Rekrutmen ASN tahun ini sepenuhnya difokuskan pada formasi Pegawai Pemerintah dengan Perjanjian Kerja (PPPK) dan hanya terbatas untuk tiga instansi.
Hal ini dikonfirmasi oleh Kepala Biro Hukum dan Komunikasi Publik Badan Kepegawaian Negara (BKN), Wisudo Putro Nugroho.
“Seleksi CASN 2025 dilaksanakan khusus untuk formasi PPPK pada tiga instansi berikut: Komisi Pengawas Persaingan Usaha (KPPU), Kejaksaan Agung, dan Badan Gizi Nasional,” ujar Wisudo kepada Kompas.com, Jumat (25/7/2025).
Instansi yang membuka rekrutmen PPPK 2025
Tahun ini, hanya ada tiga instansi pemerintah yang membuka rekrutmen PPPK, yakni:
- Komisi Pengawas Persaingan Usaha (PPPK KPPU 2025)
- Kejaksaan Agung (PPPK Kejaksaan 2025)
- Badan Gizi Nasional (PPPK BGN 2025).
Sementara itu, Kementerian Sosial (Kemensos) yang sebelumnya direncanakan ikut membuka formasi PPPK 2025 masih menunggu keputusan lebih lanjut.
“Untuk Kementerian Sosial masih menunggu mekanisme lebih lanjut,” tambah Wisudo.
Sebelumnya, Menteri Kementerian Pendayagunaan Aparatur Negara dan Reformasi Birokrasi (MenpanRB) Rini Widyantini menjelaskan, pemerintah belum bisa membuka seleksi CPNS 2025.
“Tahun ini nampaknya belum bisa dibuka dulu,” kata Rini, dikutip dari Kompas TV, Selasa (3/6/2025).
Rini menyebut, pemerintah saat ini masih fokus menyelesaikan seleksi CPNS 2024 yang jumlah pelamarnya mencapai jutaan orang.
“Sampai saat ini kami masih fokus menyelesaikan CASN 2024,” ujarnya.
Dari ketiga instansi yang membuka rekrutmen PPPK, Kejaksaan Agung sudah lebih dulu memulai seleksi.

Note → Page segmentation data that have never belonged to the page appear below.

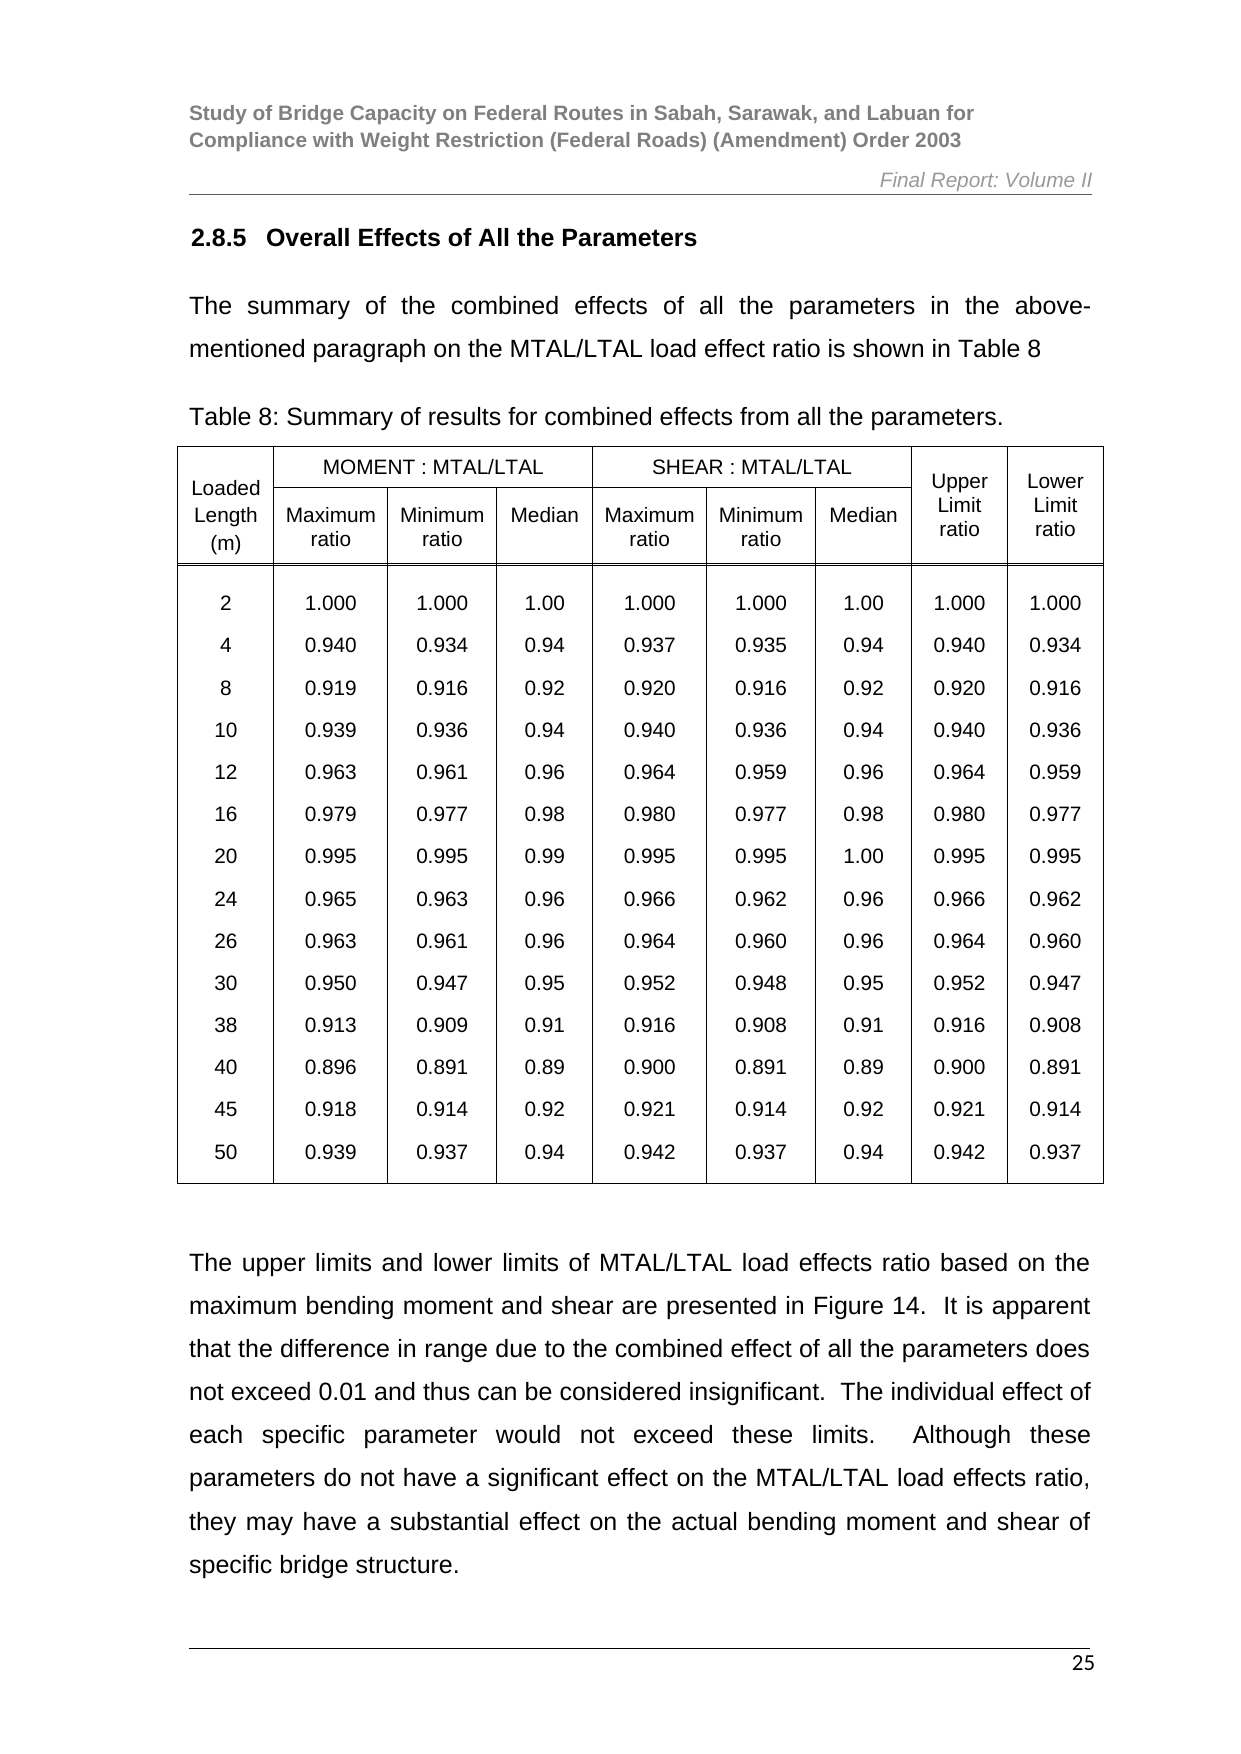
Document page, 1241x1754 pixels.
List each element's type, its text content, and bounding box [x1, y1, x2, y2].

table_cell 1.000 0.934 0.916 0.936 0.961 0.977 0.995 0.963 0.961 0.947 0.909 0.891 0.914 0.937 [388, 566, 496, 1183]
text The upper limits and lower limits of MTAL/LTAL load effects ratio based on the maximum bending moment and shear are presented in Figure 14. It is apparent that the difference in range due to the combined effect of all the parameters does not exceed 0.01 and thus can be considered insignificant. The individual effect of each specific parameter would not exceed these limits. Although these parameters do not have a significant effect on the MTAL/LTAL load effects ratio, they may have a substantial effect on the actual bending moment and shear of specific bridge structure. [189, 1248, 1092, 1578]
table_cell Median [497, 488, 592, 563]
table_cell Median [816, 488, 911, 563]
table_cell 1.00 0.94 0.92 0.94 0.96 0.98 1.00 0.96 0.96 0.95 0.91 0.89 0.92 0.94 [816, 566, 911, 1183]
table_header Lower Limit ratio [1008, 447, 1103, 563]
table_header Upper Limit ratio [912, 447, 1007, 563]
table_cell 1.000 0.940 0.919 0.939 0.963 0.979 0.995 0.965 0.963 0.950 0.913 0.896 0.918 0.939 [274, 566, 387, 1183]
table_cell Minimum ratio [388, 488, 496, 563]
table_cell 1.000 0.937 0.920 0.940 0.964 0.980 0.995 0.966 0.964 0.952 0.916 0.900 0.921 0.942 [593, 566, 706, 1183]
table_cell Maximum ratio [274, 488, 387, 563]
list Overall Effects of All the Parameters [191, 223, 1092, 252]
table_cell 1.000 0.940 0.920 0.940 0.964 0.980 0.995 0.966 0.964 0.952 0.916 0.900 0.921 0.942 [912, 566, 1007, 1183]
table_header MOMENT : MTAL/LTAL [274, 447, 592, 487]
text Table 8: Summary of results for combined effects from all the parameters. [189, 402, 1092, 431]
table_cell 1.000 0.935 0.916 0.936 0.959 0.977 0.995 0.962 0.960 0.948 0.908 0.891 0.914 0.937 [707, 566, 815, 1183]
text The summary of the combined effects of all the parameters in the above-mentioned paragraph on the MTAL/LTAL load effect ratio is shown in Table 8 [189, 291, 1092, 363]
table_cell 1.00 0.94 0.92 0.94 0.96 0.98 0.99 0.96 0.96 0.95 0.91 0.89 0.92 0.94 [497, 566, 592, 1183]
table_cell 1.000 0.934 0.916 0.936 0.959 0.977 0.995 0.962 0.960 0.947 0.908 0.891 0.914 0.937 [1008, 566, 1103, 1183]
table_cell 2 4 8 10 12 16 20 24 26 30 38 40 45 50 [178, 566, 273, 1183]
table_header SHEAR : MTAL/LTAL [593, 447, 911, 487]
table_cell Maximum ratio [593, 488, 706, 563]
table_cell Minimum ratio [707, 488, 815, 563]
table_header Loaded Length (m) [178, 447, 273, 563]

Formasi yang dibuka terutama untuk tenaga kesehatan.
Pendaftaran berlangsung sejak 2–24 Juli 2025 melalui portal resmi SSCASN, https://sscasn.bkn.go.id.
BKN mengingatkan masyarakat agar tidak mudah percaya pada informasi lowongan ASN yang beredar di luar sumber resmi.
Semua pengumuman seleksi PPPK 2025 hanya disampaikan melalui kanal resmi, yaitu:
- Website BKN
- Portal SSCASN (sscasn.bkn.go.id)
- Website resmi masing-masing instansi
- Media sosial resmi BKN dan Kementerian PANRB
“Silakan dipantau secara berkala pengumuman yang tersedia pada kanal resmi instansi,” tegas Wisudo.